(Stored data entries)
== Segment start ==

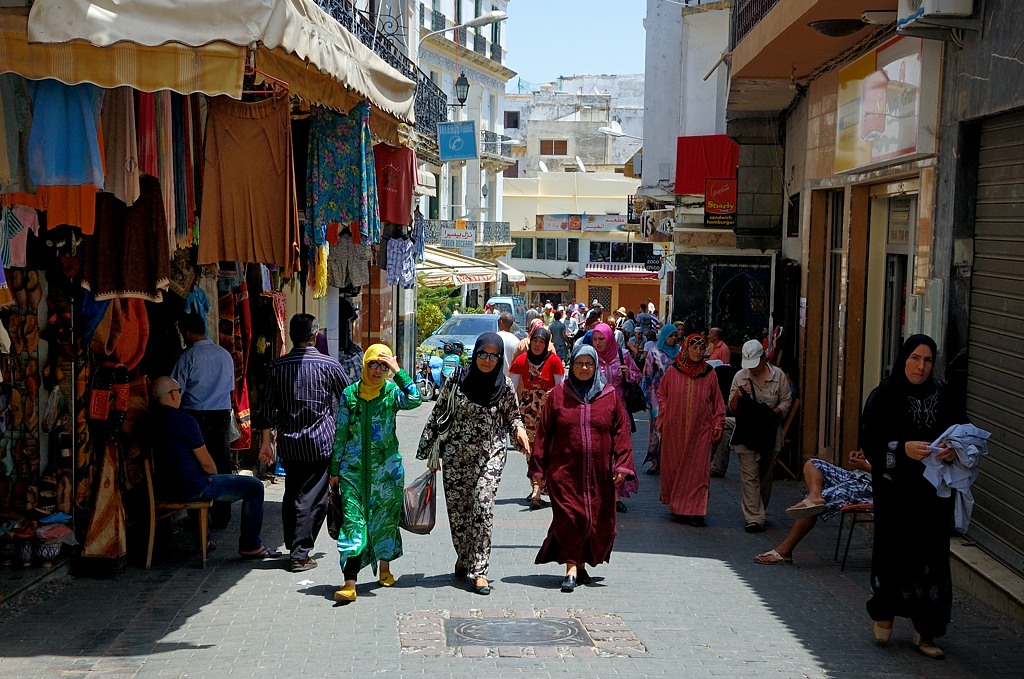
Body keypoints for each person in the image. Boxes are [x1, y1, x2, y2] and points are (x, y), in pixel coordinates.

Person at [859, 334, 963, 659]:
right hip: (895, 495)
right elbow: (871, 441)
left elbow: (963, 434)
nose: (920, 367)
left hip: (933, 495)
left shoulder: (944, 395)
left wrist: (951, 451)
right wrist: (901, 449)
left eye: (928, 360)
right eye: (915, 358)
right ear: (904, 357)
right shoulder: (884, 396)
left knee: (931, 558)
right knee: (893, 552)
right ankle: (885, 613)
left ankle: (926, 631)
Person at [416, 333, 530, 595]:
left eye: (494, 355)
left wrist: (520, 431)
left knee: (482, 505)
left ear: (500, 358)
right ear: (475, 353)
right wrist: (432, 452)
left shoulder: (504, 387)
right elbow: (439, 413)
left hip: (491, 454)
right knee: (459, 513)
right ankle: (464, 555)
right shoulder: (457, 380)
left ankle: (480, 571)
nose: (488, 360)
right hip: (457, 457)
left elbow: (513, 417)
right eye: (483, 353)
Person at [529, 344, 636, 592]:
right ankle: (571, 568)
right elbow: (543, 434)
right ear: (572, 366)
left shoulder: (609, 396)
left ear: (596, 365)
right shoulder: (557, 395)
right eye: (579, 363)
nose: (584, 368)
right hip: (564, 473)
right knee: (569, 518)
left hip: (599, 475)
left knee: (592, 519)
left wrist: (621, 463)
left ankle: (581, 564)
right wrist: (538, 471)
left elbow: (622, 432)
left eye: (589, 363)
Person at [256, 314, 350, 572]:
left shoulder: (277, 367)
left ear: (290, 335)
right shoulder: (329, 366)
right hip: (320, 442)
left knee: (294, 493)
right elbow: (349, 400)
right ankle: (299, 553)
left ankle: (295, 544)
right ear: (315, 335)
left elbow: (265, 410)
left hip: (289, 443)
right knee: (313, 498)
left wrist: (266, 443)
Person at [329, 345, 421, 603]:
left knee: (385, 522)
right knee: (353, 525)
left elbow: (415, 399)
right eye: (374, 364)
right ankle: (350, 583)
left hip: (387, 473)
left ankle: (385, 569)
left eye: (383, 366)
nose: (378, 371)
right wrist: (334, 470)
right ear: (365, 364)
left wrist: (398, 370)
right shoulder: (349, 395)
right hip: (352, 473)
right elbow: (340, 435)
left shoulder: (391, 393)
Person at [150, 376, 278, 560]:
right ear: (171, 395)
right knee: (254, 487)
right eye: (179, 391)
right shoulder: (184, 421)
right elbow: (207, 464)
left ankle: (204, 540)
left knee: (196, 479)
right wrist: (212, 474)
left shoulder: (148, 421)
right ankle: (251, 545)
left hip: (162, 488)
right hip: (191, 488)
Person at [171, 312, 236, 528]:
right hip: (220, 415)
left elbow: (175, 392)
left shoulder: (187, 357)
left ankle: (198, 517)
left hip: (195, 416)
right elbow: (230, 388)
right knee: (221, 463)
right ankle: (222, 516)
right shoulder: (224, 355)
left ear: (188, 333)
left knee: (196, 464)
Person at [753, 451, 872, 565]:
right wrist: (863, 456)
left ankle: (785, 551)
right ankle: (814, 495)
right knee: (813, 464)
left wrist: (865, 466)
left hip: (871, 486)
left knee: (814, 505)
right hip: (858, 476)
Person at [656, 335, 725, 526]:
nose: (697, 352)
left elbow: (718, 402)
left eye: (701, 349)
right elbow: (661, 394)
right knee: (676, 468)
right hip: (675, 430)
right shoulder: (673, 371)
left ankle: (695, 510)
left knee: (698, 470)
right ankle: (679, 507)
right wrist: (665, 412)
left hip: (700, 430)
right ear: (686, 349)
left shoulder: (709, 373)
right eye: (694, 348)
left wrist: (718, 423)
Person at [729, 339, 793, 533]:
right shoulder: (740, 377)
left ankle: (759, 509)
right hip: (746, 432)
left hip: (768, 433)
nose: (753, 369)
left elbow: (786, 401)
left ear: (763, 359)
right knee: (749, 476)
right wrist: (738, 396)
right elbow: (730, 408)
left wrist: (773, 414)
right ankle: (754, 518)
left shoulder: (778, 375)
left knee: (765, 475)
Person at [510, 325, 566, 509]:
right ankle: (535, 487)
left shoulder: (555, 361)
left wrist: (553, 394)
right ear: (530, 341)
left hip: (549, 413)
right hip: (528, 414)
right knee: (532, 451)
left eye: (542, 342)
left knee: (548, 450)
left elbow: (561, 389)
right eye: (535, 340)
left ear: (547, 344)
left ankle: (543, 484)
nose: (537, 345)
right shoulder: (520, 361)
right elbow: (512, 391)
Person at [587, 322, 641, 511]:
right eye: (595, 339)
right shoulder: (590, 357)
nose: (598, 343)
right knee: (599, 453)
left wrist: (630, 374)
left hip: (620, 412)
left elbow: (637, 376)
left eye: (602, 339)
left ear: (609, 338)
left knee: (619, 453)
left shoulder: (623, 355)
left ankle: (616, 496)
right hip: (597, 411)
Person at [642, 325, 680, 474]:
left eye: (675, 335)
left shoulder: (680, 352)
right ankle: (656, 460)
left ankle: (671, 461)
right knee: (658, 429)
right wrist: (646, 396)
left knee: (674, 428)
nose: (674, 338)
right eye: (671, 335)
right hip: (656, 397)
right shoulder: (654, 353)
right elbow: (647, 375)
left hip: (677, 396)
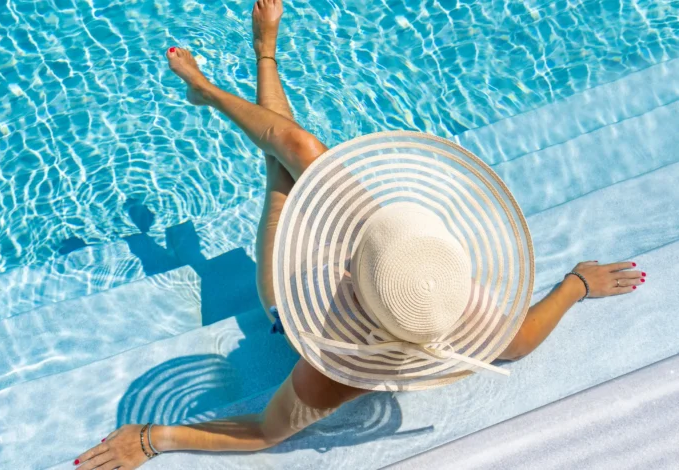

== Segment end ==

_Exercise aim_
Reproduce the lines above, beginning at the line with "right knee: (313, 498)" and stopping after the line with "nose: (378, 371)", exactly as they are.

_Exercise result_
right knee: (313, 498)
left wrist: (266, 443)
Person at [329, 345, 421, 603]:
left knee: (385, 522)
right knee: (353, 525)
left elbow: (415, 399)
right eye: (374, 364)
right ankle: (350, 583)
left hip: (387, 473)
left ankle: (385, 569)
left eye: (383, 366)
nose: (378, 371)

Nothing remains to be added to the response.